Figure 5. Proteolysis of NF-κB1 p105

NF-κB1 p50 is constitutively produced from p105 by proteolytic removal of the C-terminal half of p105 by the proteasome (a mechanism termed processing). The GRR acts as a stop signal, preventing entry of the RHD into the proteasome, which is thought to degrade p105 from the C-terminus. The stability of the folded RHD is important in preventing its entry into the proteasome and proteolysis. The identity of the E3 ligase involved in p105 processing is not known, but has been proposed to bind to an acidic region adjacent to the ankyrin repeats. Following agonist stimulation, p105 is phosphorylated by the IKK complex on Ser⁹²⁷ and Ser⁹³² in the p105 PEST region. These phosphorylated residues act a binding site for βTrCP, the recognition subunit of a multisubunit SCF-type E3 ubiquitin ligase, which catalyses the polyubiquitination of phospho-p105 on multiple lysine residues, triggering its subsequent complete degradation by the proteasome. ROC1 is a RING finger protein. Elements involved in processing are shown in blue. Elements involved in degradation are shown in red.

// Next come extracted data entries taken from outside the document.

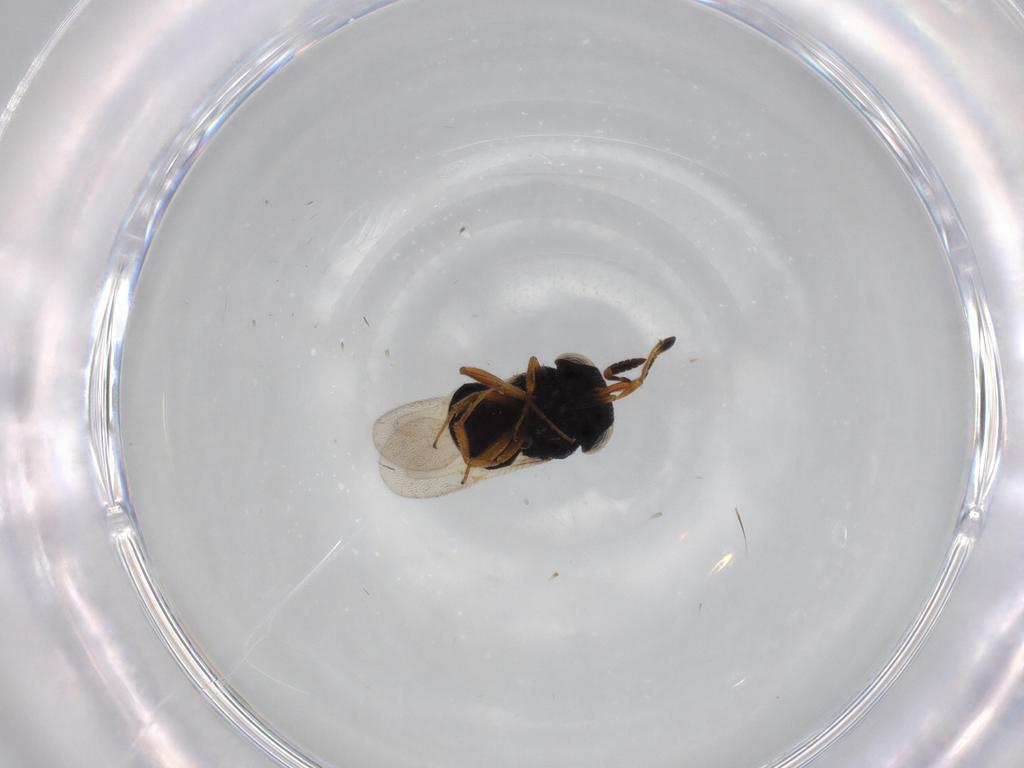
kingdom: Animalia
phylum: Arthropoda
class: Insecta
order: Hymenoptera
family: Scelionidae
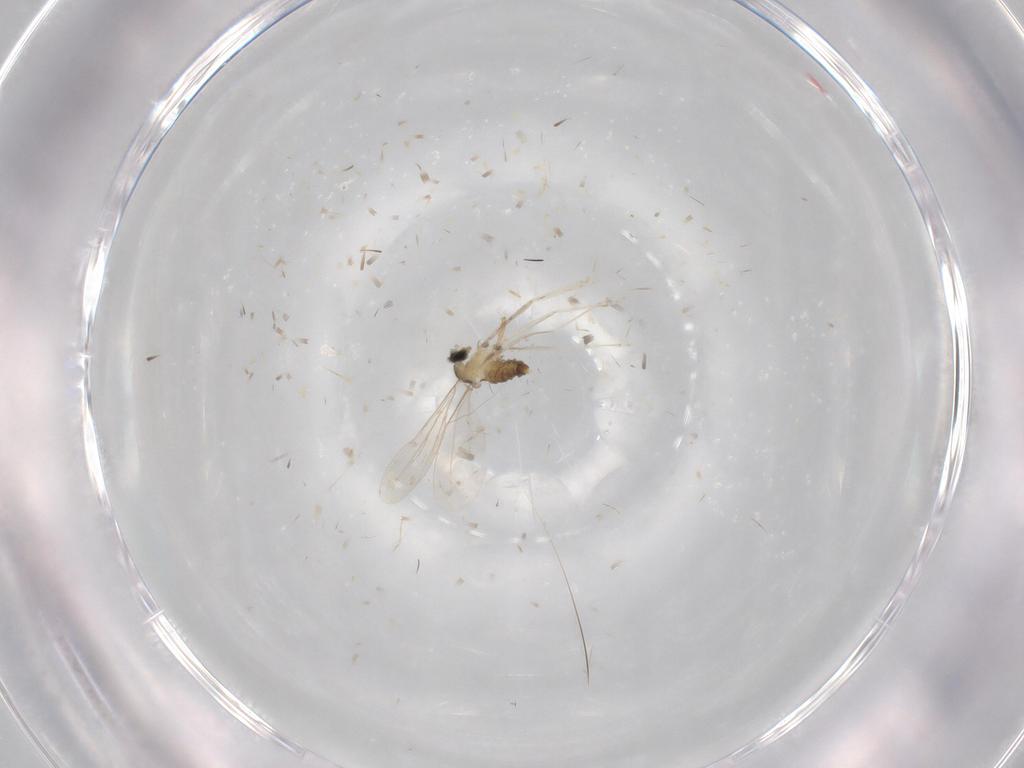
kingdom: Animalia
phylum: Arthropoda
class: Insecta
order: Diptera
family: Cecidomyiidae
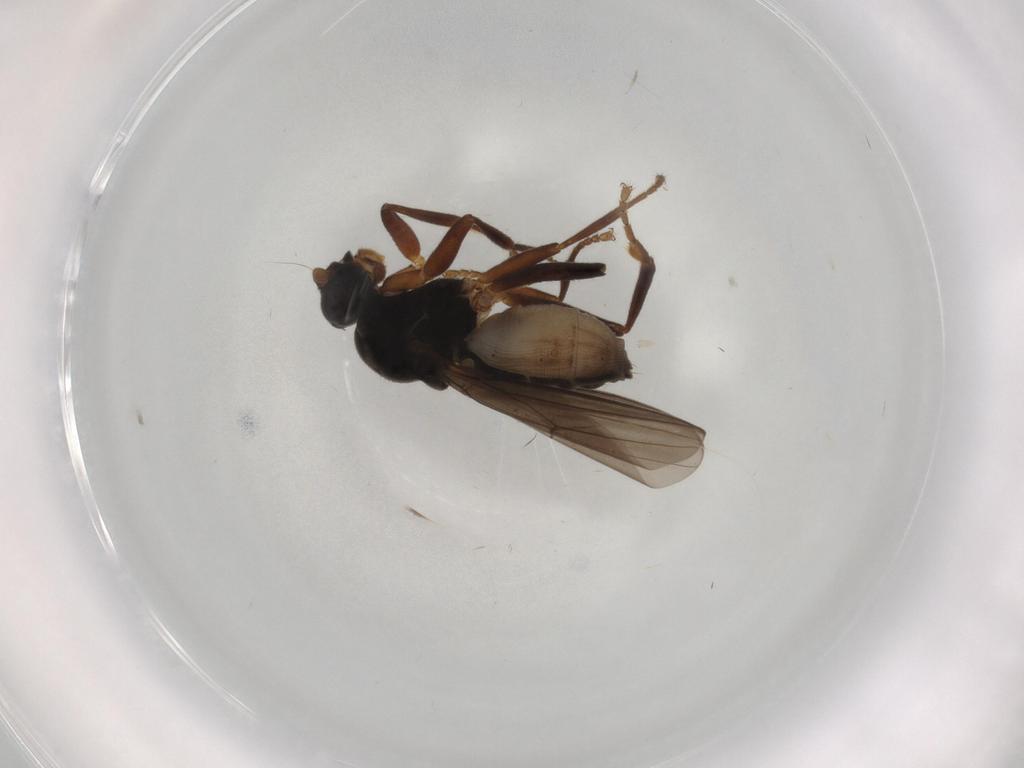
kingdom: Animalia
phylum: Arthropoda
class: Insecta
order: Diptera
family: Sphaeroceridae
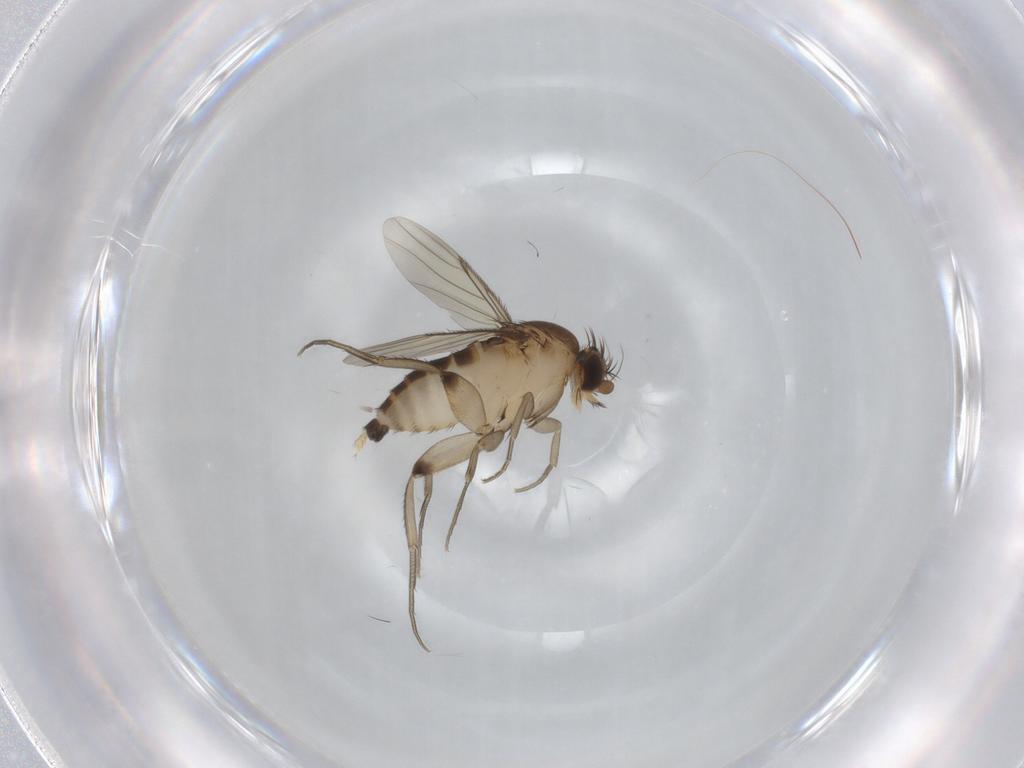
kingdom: Animalia
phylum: Arthropoda
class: Insecta
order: Diptera
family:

Figure 6. Diagram illustrating the TLR4–TPL-2–ERK–MAP kinase cascade

Stimulation of TLR4 by LPS activates the IKK complex which phosphorylates Ser⁹²⁷ and Ser⁹³² in the p105 PEST region. This triggers p105 ubiquitination and subsequent degradation, liberating TPL-2. p105-free TPL-2 then phosphorylates and activates MEK, which in turn phosphorylates and activates ERK. In unstimulated cells, TPL-2 and p105 form a ternary complex with ABIN-2. ABIN-2 is released from p105 after LPS stimulation, but its function is currently unknown. IKK-induced p105 proteolysis also liberates associated p50 (and other Rel subunits) to translocate into the nucleus and modulate target gene expression.